Review

SONS OF SOUNDS - In The Circle Of The Universe05.06.2016

SONS OF SOUNDS - In The Circle Of The Universe

SONS OF SOUNDS - In The Circle Of The Universe

verfasst von Kalle

Von den drei Jungs aus Karlsruhe habe ich bis dato leider noch gar nichts gehört und hier stimmt das LEIDER wirklich. Denn Sons Of Sounds sind eine sehr interessante Band. Mir liegt das dritte Album der Band vor und das sie Söhne des Sounds sind, hört man von der ersten Note an. Es sind drei Musiker und es klingt, als wären hier sechs Mann an den Instrumenten. Ein so cooler Sound, den ich in der Form von drei Personen lange nicht mehr gehört habe. Den Opener haben sie treffenderweise "Magic" getauft und er verzaubert wirklich. Flottes Tempo, toller Gesang und ein Gitarrensolo... alter Verwalter... schönen gruß an die Fingerknochen beim Umgreifen der Akkorde.
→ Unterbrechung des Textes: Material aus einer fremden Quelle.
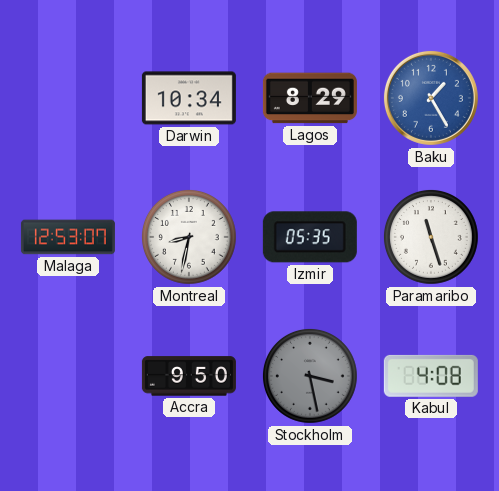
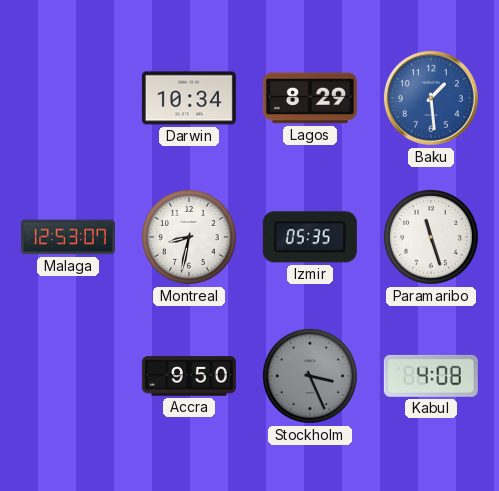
Baku: 1:25 -> 1:29
Stockholm: 3:28 -> 3:26
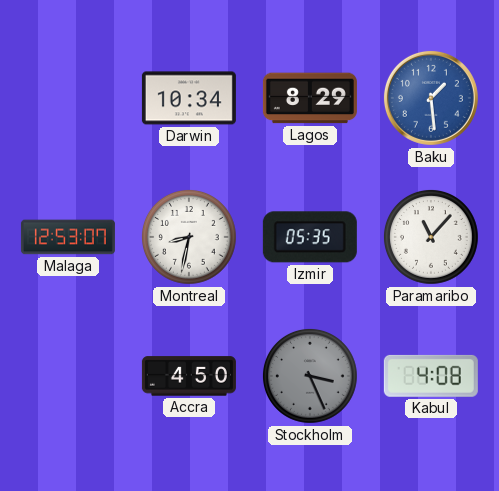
Paramaribo: 11:27 -> 11:07
Accra: 9:50 -> 4:50
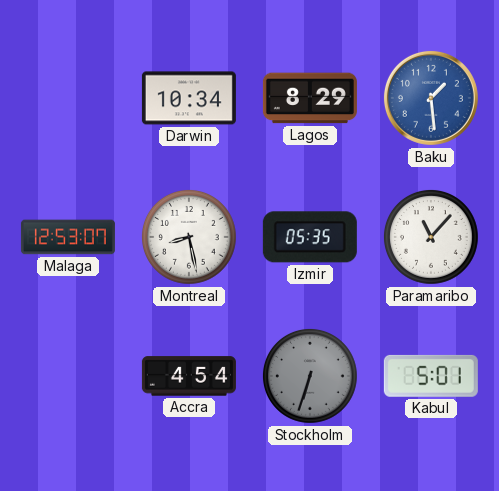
Montreal: 8:32 -> 8:28
Accra: 4:50 -> 4:54
Stockholm: 3:26 -> 6:33
Kabul: 4:08 -> 5:01
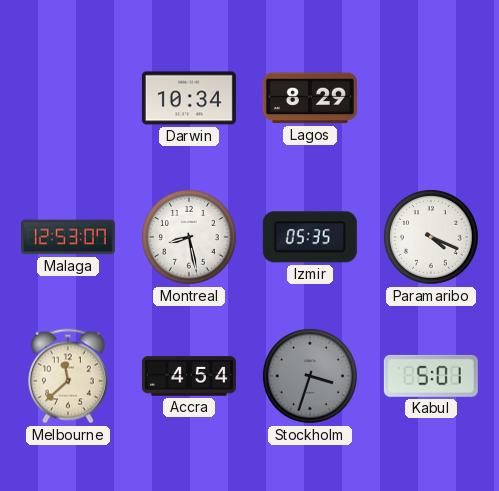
Baku: 1:29 -> none
Paramaribo: 11:07 -> 4:19
Melbourne: none -> 11:38
Stockholm: 6:33 -> 3:33
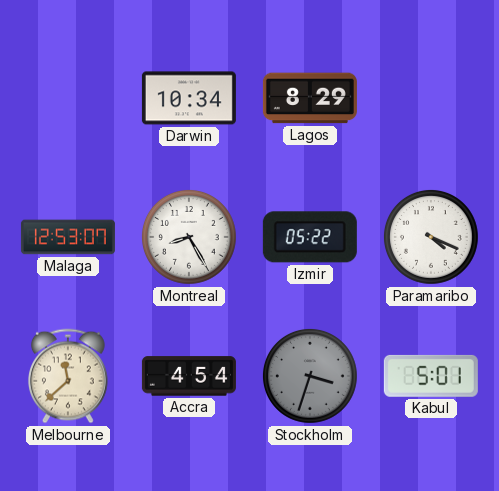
Montreal: 8:28 -> 8:25
Izmir: 05:35 -> 05:22
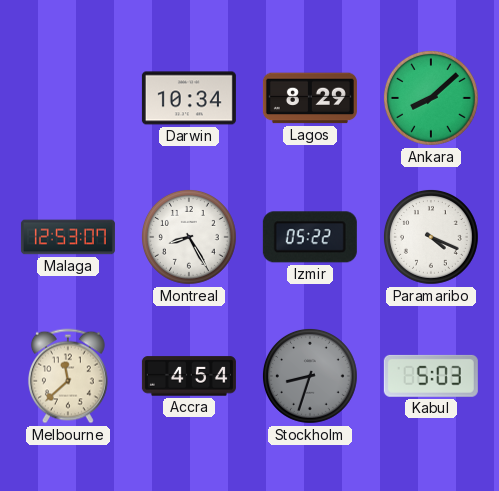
Ankara: none -> 8:08
Stockholm: 3:33 -> 8:33
Kabul: 5:01 -> 5:03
Der Silberling beinhaltet insgesamt 13 Songs und geht über 70 Minuten. Das ist erneut eine Seltenheit, haben normale Platten doch eher so 10 Songs und kommen kaum noch über die 50 Minuten Marke. Ein weiterer großer Pluspunkt für die Jungs. Leider muss ich aber einen Punkt, auch wenn wir kein Punktsystem haben, abziehen. Der Gesang ist für mich doch ein wenig der Schwachpunkt der Band. Hier und da merkt man entweder fehlende Erfahrung oder ein wenig die fehlende Power in der Stimme. Das klingt dann doch leider nicht so ganz optimal, weil dann lange Passagen plötzlich abbrechen und manch Wörter etwas abgehakt klingen. Das ist jetzt aber ein Minuspunkt auf hohem Niveau, denn im Gesamten hat der Gesang eine gute Basis. Das ist bei den musikalischen Vorlagen kein Wunder. Die Kompositionen sind sehr abwechslungsreich, so dass hier definitiv keine Langewile aufkommt. Man spielt nicht nur songübergreifend mit dem Tempo, sondern variert auch in Stücken wie "Ikana" mit dem Tempo. In dem Song ist übrigens eine echt coole Basspur zu vernehmen.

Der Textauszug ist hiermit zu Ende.